接到佟锡尧电话的时候执素正坐在旗杆下面仰头看着初升的月亮,他已经两天没有打来电话了,打回去也是无人接听的状态,接起之后口气难免有些急躁:“喂,你这两天到哪里去了?”
对面的声音显得很疲惫:“我,这两天有点忙,一个小队在目标沼泽里迷路了,费了不少功夫才营救出来。”
“有人员伤亡吗?”执素语气稍稍凝滞了一下,人员伤亡,自从海益徽死后那就一直是他心里的一个疙瘩,他的兵受了伤会比他自己受了伤还让他难过。
“哦,没有。
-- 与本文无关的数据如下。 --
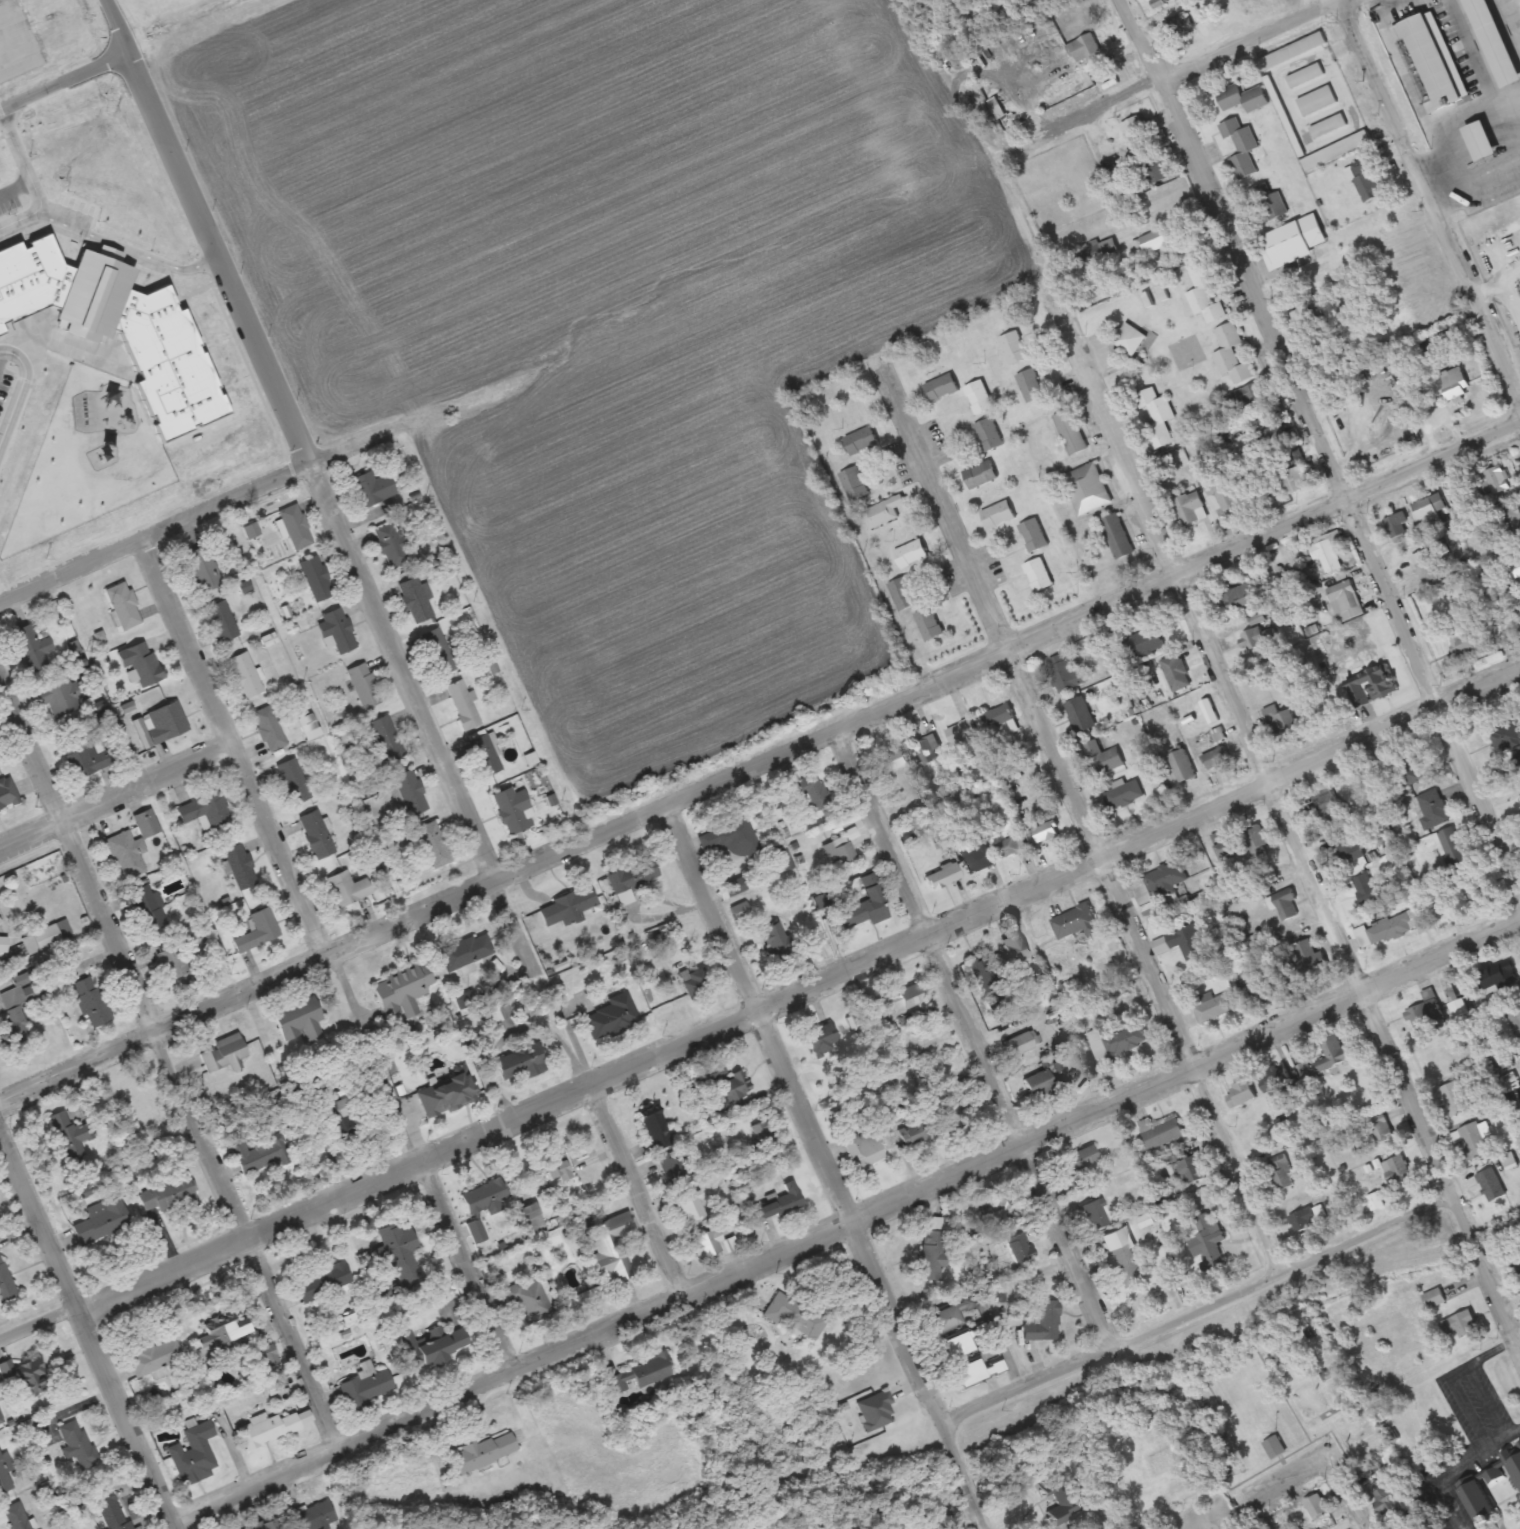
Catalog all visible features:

”他似乎是躺在床上和她打的电话,声音有些沉闷,时不时还传来悉悉索索的翻身的声音。
“佟锡尧,你没什么事瞒着我吧?”听出来一丝不对,执素将信将疑的问,“怎么听上去你很累的样子。”
佟锡尧轻轻笑出声略带调笑的说:“因为本来就很累呀,三天三夜的急行军之后又连着两天的搜救,你不也说了嘛,我又不是小伙子了啊。”
“胡说什么呢,嘴上没遮没拦的也不怕人听见。”执素微微有些气恼,心里也稍稍放下了几分,还有力气和她调笑应该就不会有什么事发生吧?又说,“你在外面小心点,我这几天右眼皮一直在跳,弄得我心神不宁的。”
对面的人稍稍停顿了一下,说:“还信这些呀,你是军属,哪能信这些呢,写篇检讨交给我。”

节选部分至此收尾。